### WORK REQUEST
Given the listing below, the answer must be only the number of lines containing the string "range".

### THE INPUT

_ _ _ _

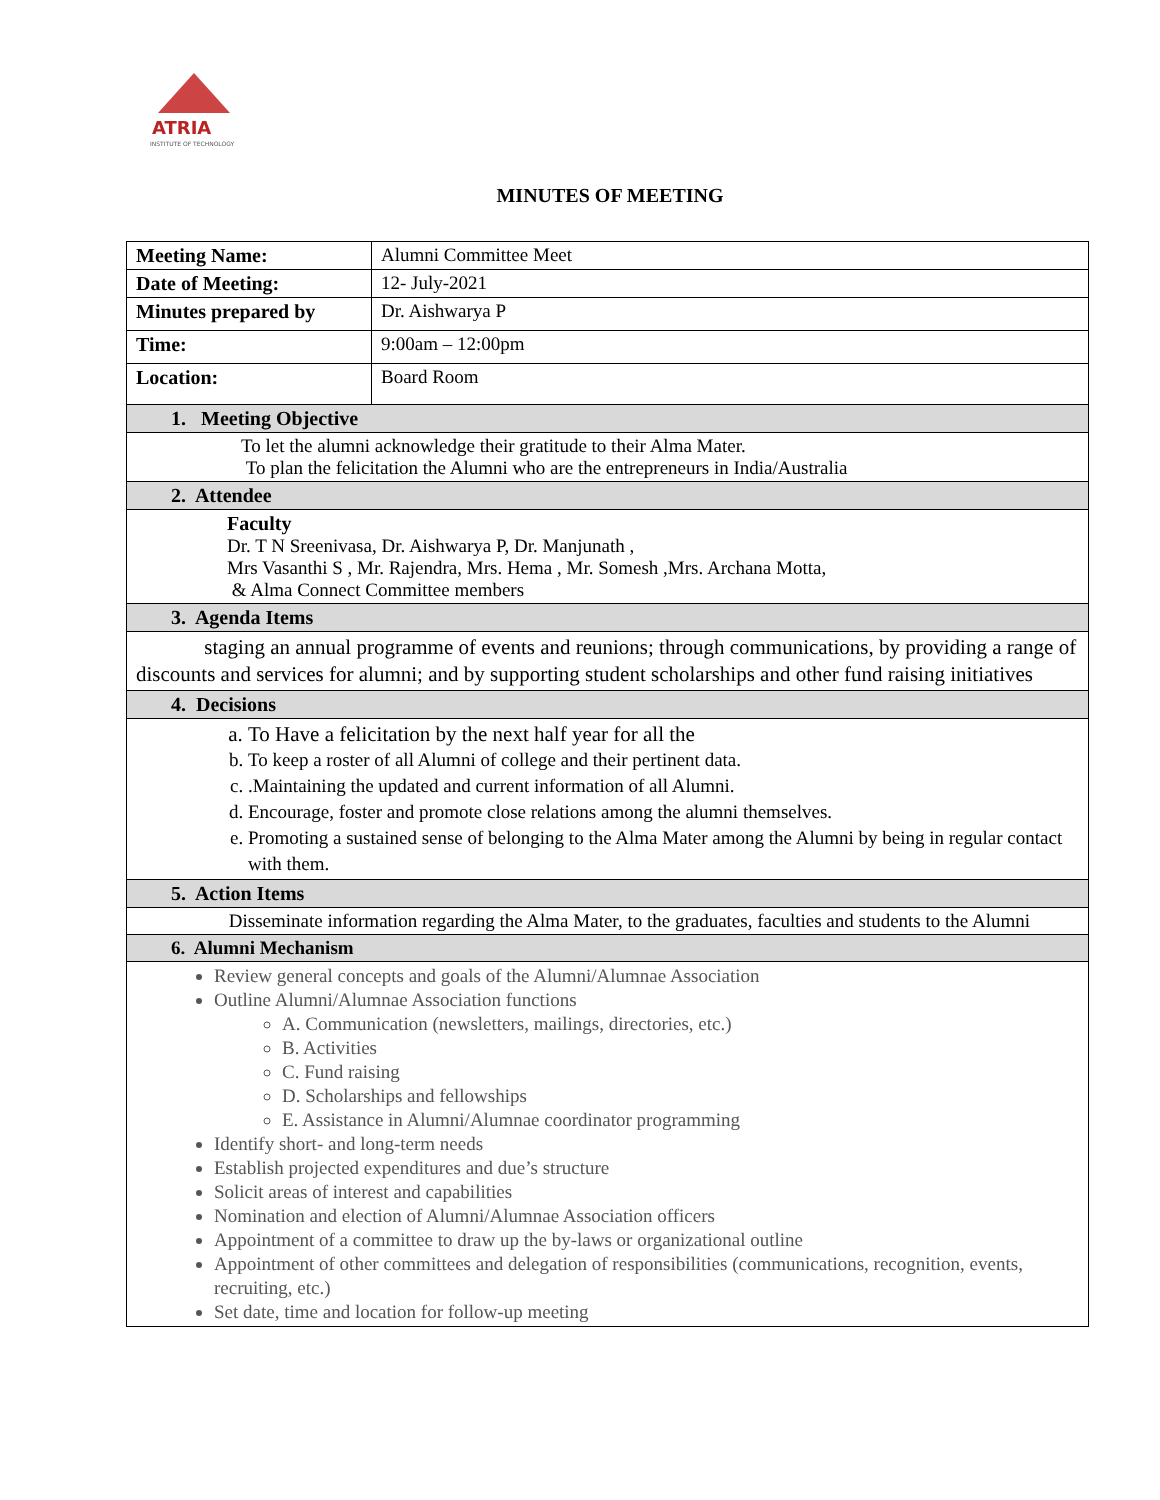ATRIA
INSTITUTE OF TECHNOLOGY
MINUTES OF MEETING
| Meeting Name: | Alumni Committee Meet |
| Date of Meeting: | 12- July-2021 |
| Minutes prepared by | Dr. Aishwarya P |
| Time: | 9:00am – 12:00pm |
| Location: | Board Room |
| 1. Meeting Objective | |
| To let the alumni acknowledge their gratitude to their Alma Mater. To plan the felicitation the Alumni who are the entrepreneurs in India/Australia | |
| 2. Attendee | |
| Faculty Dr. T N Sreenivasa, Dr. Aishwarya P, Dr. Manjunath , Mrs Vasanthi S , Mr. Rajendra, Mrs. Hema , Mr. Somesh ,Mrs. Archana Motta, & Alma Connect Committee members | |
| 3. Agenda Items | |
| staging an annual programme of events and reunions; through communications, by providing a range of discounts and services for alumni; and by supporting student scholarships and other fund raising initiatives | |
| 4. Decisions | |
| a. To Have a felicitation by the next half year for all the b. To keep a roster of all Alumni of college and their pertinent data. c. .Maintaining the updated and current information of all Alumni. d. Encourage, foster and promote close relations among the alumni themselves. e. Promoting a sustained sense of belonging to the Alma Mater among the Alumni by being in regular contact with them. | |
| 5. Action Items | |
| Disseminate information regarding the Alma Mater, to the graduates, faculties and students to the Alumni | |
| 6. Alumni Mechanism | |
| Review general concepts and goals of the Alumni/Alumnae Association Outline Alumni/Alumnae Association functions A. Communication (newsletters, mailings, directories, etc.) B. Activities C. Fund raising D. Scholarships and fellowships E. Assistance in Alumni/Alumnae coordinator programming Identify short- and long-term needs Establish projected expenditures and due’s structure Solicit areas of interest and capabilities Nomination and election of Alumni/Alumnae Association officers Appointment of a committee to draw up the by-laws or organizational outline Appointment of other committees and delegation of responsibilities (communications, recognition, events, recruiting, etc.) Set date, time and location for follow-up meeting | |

_ _ _ _

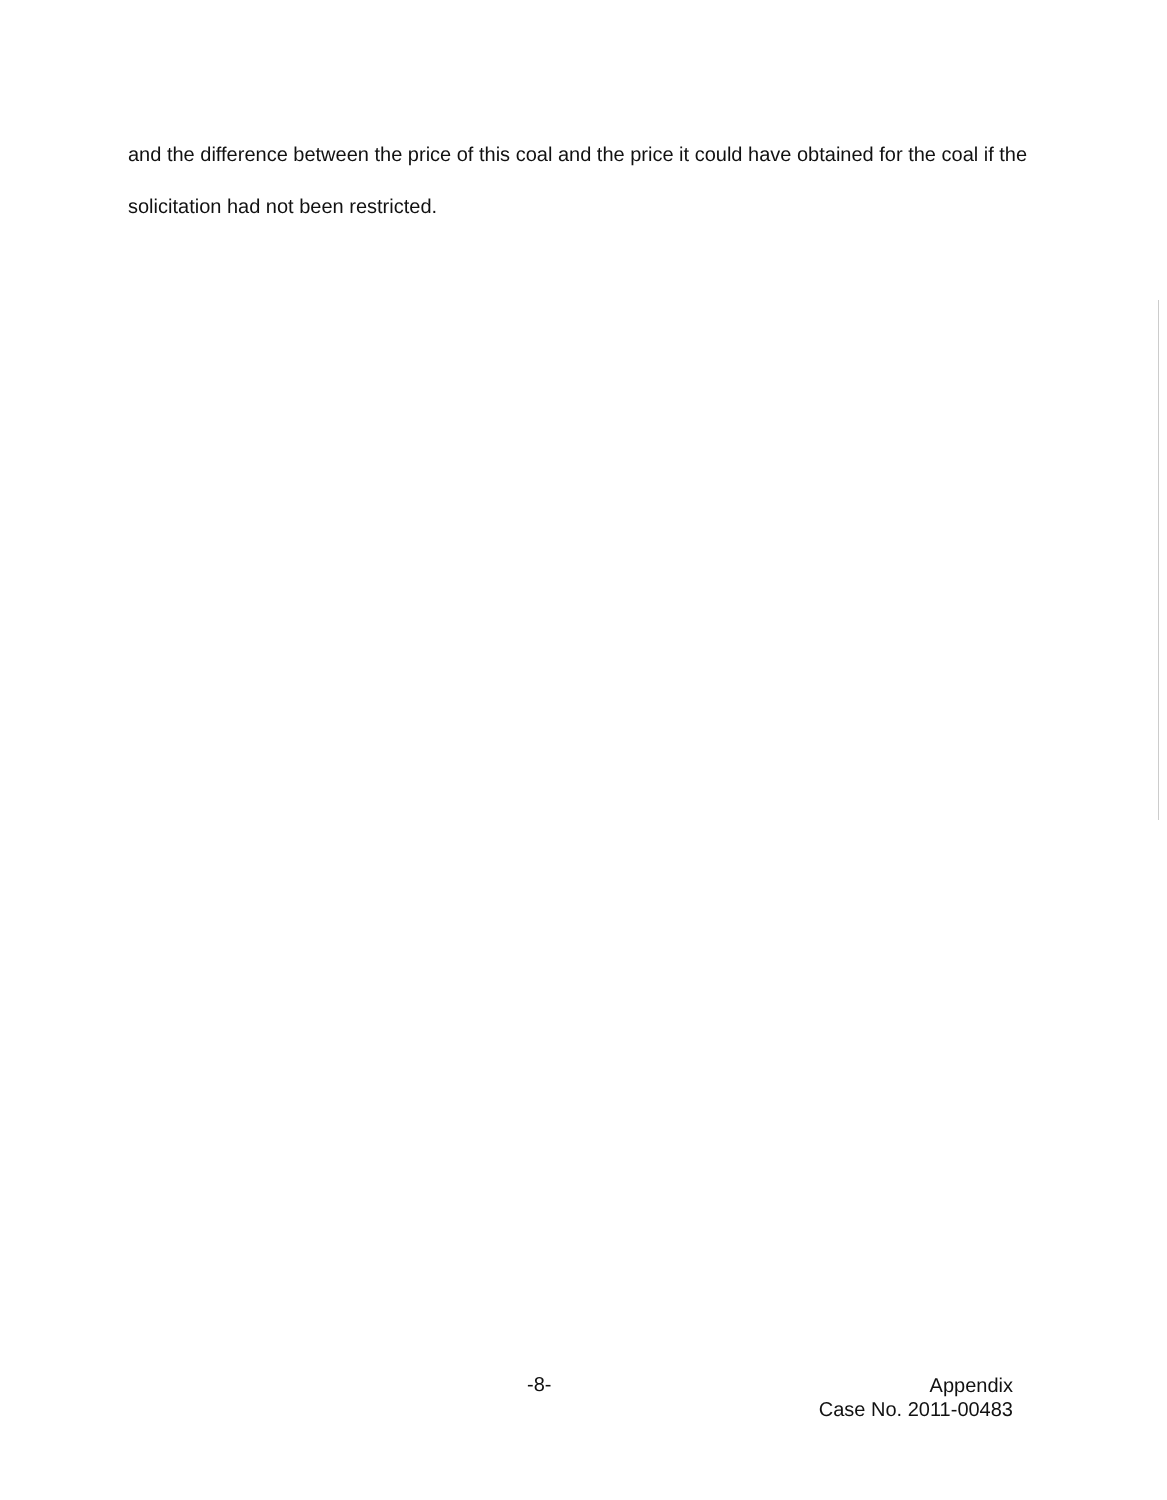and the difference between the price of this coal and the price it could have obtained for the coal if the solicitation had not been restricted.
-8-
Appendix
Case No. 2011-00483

_ _ _ _

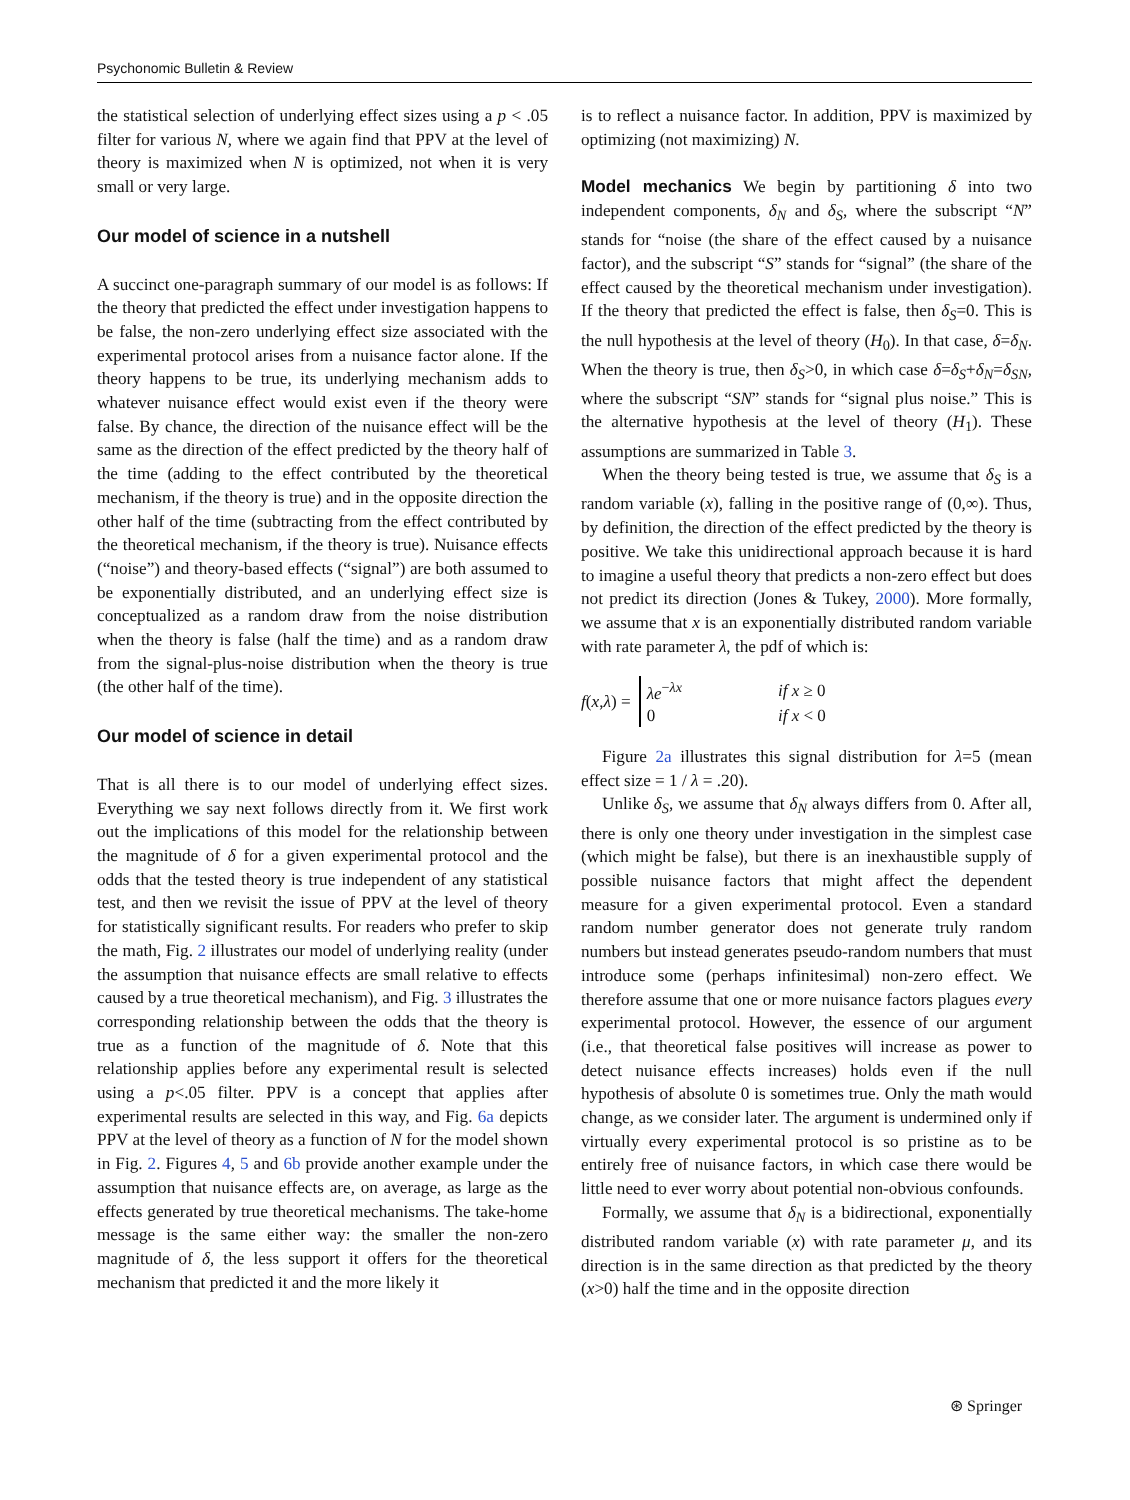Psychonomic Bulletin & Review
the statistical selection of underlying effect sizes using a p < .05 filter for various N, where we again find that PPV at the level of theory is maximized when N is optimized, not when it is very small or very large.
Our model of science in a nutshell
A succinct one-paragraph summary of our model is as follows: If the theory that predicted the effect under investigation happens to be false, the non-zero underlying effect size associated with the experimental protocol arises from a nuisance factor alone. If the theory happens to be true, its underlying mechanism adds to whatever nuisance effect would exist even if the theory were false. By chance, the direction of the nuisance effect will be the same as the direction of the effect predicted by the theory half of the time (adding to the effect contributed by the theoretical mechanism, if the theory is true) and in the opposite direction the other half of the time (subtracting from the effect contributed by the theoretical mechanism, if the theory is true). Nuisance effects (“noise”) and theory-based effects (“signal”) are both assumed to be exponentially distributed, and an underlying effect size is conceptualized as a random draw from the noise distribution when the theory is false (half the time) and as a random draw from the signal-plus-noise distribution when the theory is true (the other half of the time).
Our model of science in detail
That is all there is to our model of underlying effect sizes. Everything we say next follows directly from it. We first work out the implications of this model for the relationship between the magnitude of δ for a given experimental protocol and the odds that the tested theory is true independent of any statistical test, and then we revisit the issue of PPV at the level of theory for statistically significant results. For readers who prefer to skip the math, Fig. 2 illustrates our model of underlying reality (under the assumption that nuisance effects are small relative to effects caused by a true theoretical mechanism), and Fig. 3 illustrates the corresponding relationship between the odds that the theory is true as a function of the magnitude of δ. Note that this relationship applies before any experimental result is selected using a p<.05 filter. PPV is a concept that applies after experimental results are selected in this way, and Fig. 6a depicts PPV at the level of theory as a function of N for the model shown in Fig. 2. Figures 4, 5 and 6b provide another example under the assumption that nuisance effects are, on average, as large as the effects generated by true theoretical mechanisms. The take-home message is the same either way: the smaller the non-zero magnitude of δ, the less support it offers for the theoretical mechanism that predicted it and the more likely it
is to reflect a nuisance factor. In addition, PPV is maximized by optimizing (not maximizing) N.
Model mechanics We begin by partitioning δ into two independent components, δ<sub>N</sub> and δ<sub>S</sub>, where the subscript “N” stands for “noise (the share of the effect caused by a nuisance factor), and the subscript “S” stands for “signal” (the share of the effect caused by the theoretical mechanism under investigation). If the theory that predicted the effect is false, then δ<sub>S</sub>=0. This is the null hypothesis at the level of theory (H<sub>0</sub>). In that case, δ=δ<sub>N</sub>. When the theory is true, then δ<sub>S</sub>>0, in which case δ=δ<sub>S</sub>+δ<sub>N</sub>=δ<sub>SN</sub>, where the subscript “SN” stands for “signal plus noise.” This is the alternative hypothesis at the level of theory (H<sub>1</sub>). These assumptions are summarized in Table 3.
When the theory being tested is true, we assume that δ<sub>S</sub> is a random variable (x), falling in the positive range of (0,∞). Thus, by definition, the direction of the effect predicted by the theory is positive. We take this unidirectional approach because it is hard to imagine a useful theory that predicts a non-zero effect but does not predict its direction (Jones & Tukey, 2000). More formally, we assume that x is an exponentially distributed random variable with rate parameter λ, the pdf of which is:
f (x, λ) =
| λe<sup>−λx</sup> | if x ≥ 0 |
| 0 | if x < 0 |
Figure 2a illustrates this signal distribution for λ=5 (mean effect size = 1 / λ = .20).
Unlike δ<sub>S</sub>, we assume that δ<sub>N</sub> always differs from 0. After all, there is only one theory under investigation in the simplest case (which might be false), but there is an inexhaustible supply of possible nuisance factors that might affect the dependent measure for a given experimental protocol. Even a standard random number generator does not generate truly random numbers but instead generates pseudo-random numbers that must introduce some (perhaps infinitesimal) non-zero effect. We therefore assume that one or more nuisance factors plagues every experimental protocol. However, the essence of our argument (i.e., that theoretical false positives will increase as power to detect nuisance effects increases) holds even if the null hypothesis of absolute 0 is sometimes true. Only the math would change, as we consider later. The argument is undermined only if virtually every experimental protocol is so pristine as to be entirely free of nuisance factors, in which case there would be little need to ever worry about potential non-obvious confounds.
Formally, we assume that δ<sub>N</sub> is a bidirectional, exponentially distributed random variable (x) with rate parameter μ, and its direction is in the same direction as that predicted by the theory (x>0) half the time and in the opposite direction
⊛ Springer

_ _ _ _

### WRITTEN SOLUTION
2